● Text excerpt:
==*==

In the four months since the horrific Sandy Hook Elementary School shooting that left 27 dead and collectively broke a nation’s heart, an outpouring of support and donations have been given to those students, parents and community members affected by the tragedy. A group of Legionnaires and a military-friendly businessman did their part earlier this month, giving the students an opportunity to be regular kids for a day.

With the help of Connecticut Legionnaires and Auxiliary members, Jeff Craddoc, owner of USMilitaryBears.com, brought a teddy-bear making studio to nearby Newtown United Methodist Church on April 13, inviting students of the school and their parents to spend the day together building their own customizable teddy bears.

Connecticut Past Department Commander Boyd Saxton and his wife, Alice Saxton, a past department president for the Auxiliary, helped Craddoc arrange the event at their church, providing refreshments, activity books for the students, and other Legionnaires and Auxiliary members to volunteer.

“A word comes to mind – awesome,” Alice said. “It was great to see the kids come in and have a fun day. Nothing was said of what happened prior. They came in and they were themselves. They came in and laughed and played like kids should always be able to.”

The event, which came almost exactly four months after the tragedy, had been in the making since Craddoc first heard news of it. Craddoc, whose business is a “military bear” version of the build-a-bear stores that are popular with youth, realized the opportunity he had to do a good service for the children and parents of Sandy Hook in the moments after the shooting.

“The event at Sandy Hook was created in my mind the same day as the murders occurred,” Craddoc said. “I was not sure to what extent, or even how I could make it happen, but those were just details that would be figured out later.”

==*==

● Collection entries:
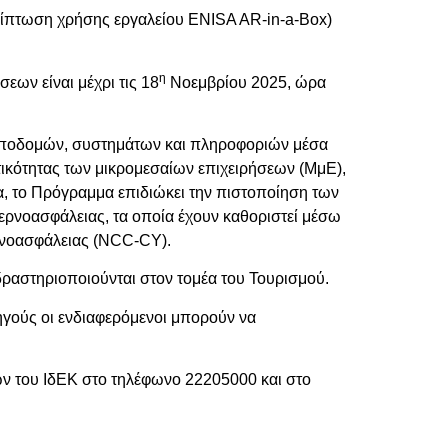
ερίπτωση χρήσης εργαλείου ENISA AR-in-a-Box)
η
εων είναι μέχρι τις 18
Νοεμβρίου 2025, ώρα
 υποδομών, συστημάτων και πληροφοριών μέσα
τικότητας των μικρομεσαίων επιχειρήσεων (ΜμΕ),
α, το Πρόγραμμα επιδιώκει την πιστοποίηση των
ρνοασφάλειας, τα οποία έχουν καθοριστεί μέσω
ρνοασφάλειας (NCC-CY).
δραστηριοποιούνται στον τομέα του Τουρισμού.
ηγούς οι ενδιαφερόμενοι μπορούν να
ν του ΙδΕΚ στο τηλέφωνο 22205000 και στο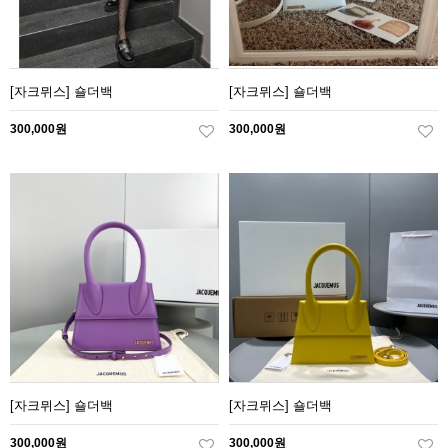
[자크뮈스] 숄더백
[자크뮈스] 숄더백
300,000원
300,000원
[자크뮈스] 숄더백
[자크뮈스] 숄더백
300,000원
300,000원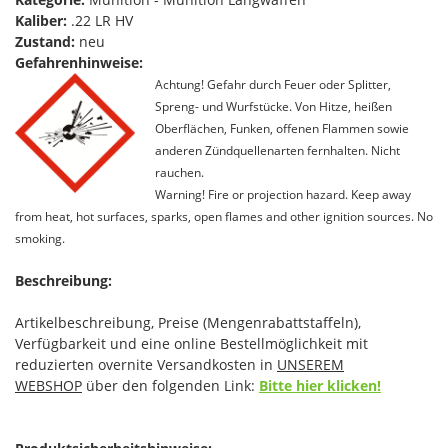
Kaliber:
.22 LR HV
Zustand:
neu
Gefahrenhinweise:
Achtung! Gefahr durch Feuer oder Splitter,
Spreng- und Wurfstücke. Von Hitze, heißen
Oberflächen, Funken, offenen Flammen sowie
anderen Zündquellenarten fernhalten. Nicht
rauchen.
Warning! Fire or projection hazard. Keep away
from heat, hot surfaces, sparks, open flames and other ignition sources. No
smoking.
Beschreibung:
Artikelbeschreibung, Preise (Mengenrabattstaffeln),
Verfügbarkeit und eine online Bestellmöglichkeit mit
reduzierten overnite Versandkosten in
UNSEREM
WEBSHOP
über den folgenden Link:​
Bitte hier klicken!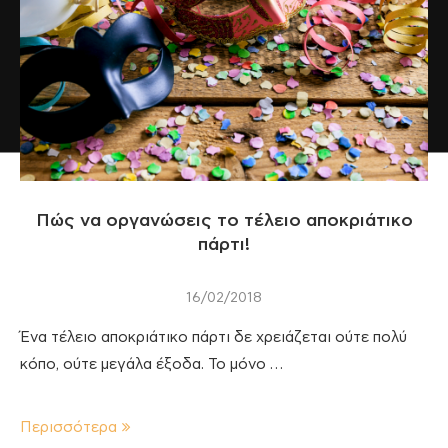
Πώς να οργανώσεις το τέλειο αποκριάτικο
πάρτι!
16/02/2018
Ένα τέλειο αποκριάτικο πάρτι δε χρειάζεται ούτε πολύ
κόπο, ούτε μεγάλα έξοδα. Το μόνο …
Περισσότερα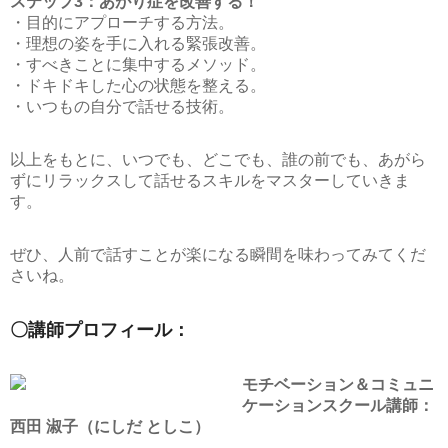
ステップ3：あがり症を改善する！
・目的にアプローチする方法。
・理想の姿を手に入れる緊張改善。
・すべきことに集中するメソッド。
・ドキドキした心の状態を整える。
・いつもの自分で話せる技術。
以上をもとに、いつでも、どこでも、誰の前でも、あがら
ずにリラックスして話せるスキルをマスターしていきま
す。
ぜひ、人前で話すことが楽になる瞬間を味わってみてくだ
さいね。
〇講師プロフィール：
モチベーション＆コミュニ
ケーションスクール講師：
西田 淑子（にしだ としこ）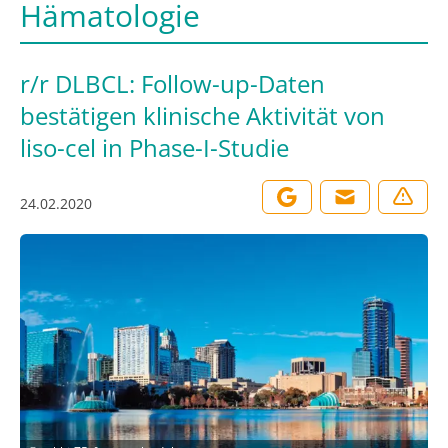
Hämatologie
r/r DLBCL: Follow-up-Daten
bestätigen klinische Aktivität von
liso-cel in Phase-I-Studie
24.02.2020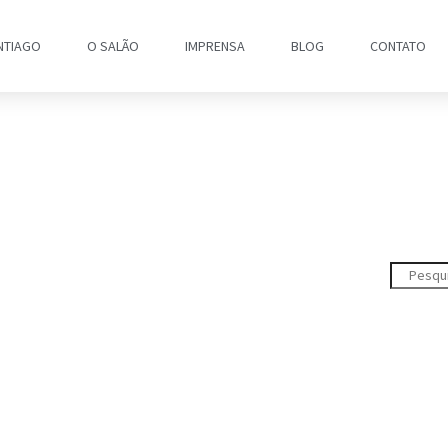
NTIAGO
O SALÃO
IMPRENSA
BLOG
CONTATO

==*==

● Task requirements:
1 > Answer these questions about the Sandy Hook teddy-bear article.
(a) On what date was the teddy-bear event held?
(b) At which church did the event take place?
(c) What word did Alice Saxton say came to mind about the day?
2 > Pick up the Sandy Hook teddy-bear article after its last paragraph and write the next few paragraphs.
The records have no connection to the text.

● Answers below:
1 >
(a) April 13
(b) Newtown United Methodist Church
(c) Awesome

2 >
Craddoc ultimately had to iron out several “details” before he got a portable bear-building studio to Sandy Hook. Due to the overwhelming support given to the residents and students of Sandy Hook, the school had to turn away good-natured individuals like Craddoc in the weeks after Dec. 14. The school also could no longer serve as a premises for any events similar to the one Craddoc envisioned.

Craddoc enlisted the help of the Saxton’s, who are Sandy Hook residents. They helped him arrange a site - their church - for the event and put the donations that many posts and Legionnaires had sent them to help those affected by the tragedy toward refreshments, coloring books, and other gifts and activities for the estimated 400 parents and children in attendance.

“Posts from all over sent us donations,” Alice said. “My husband and I extend our heartfelt appreciation for everyone’s gratitude.”

The operation hit one final snag on the day of the bear-building event, when an air compressor broke on Craddoc’s stuffing machine. This forced parents and volunteers to help the children stuff the bears by hand.

Craddoc said the mishap made a memorable day even more memorable for all those involved.

“It was another way that (the parents) got to spend quality time with their children and instead of the time being over in minutes, they probably spent 15 minutes creating a bear and a memory together that will last forever,” Craddoc said. “These families have a memory that was seared into their minds that will never go away.”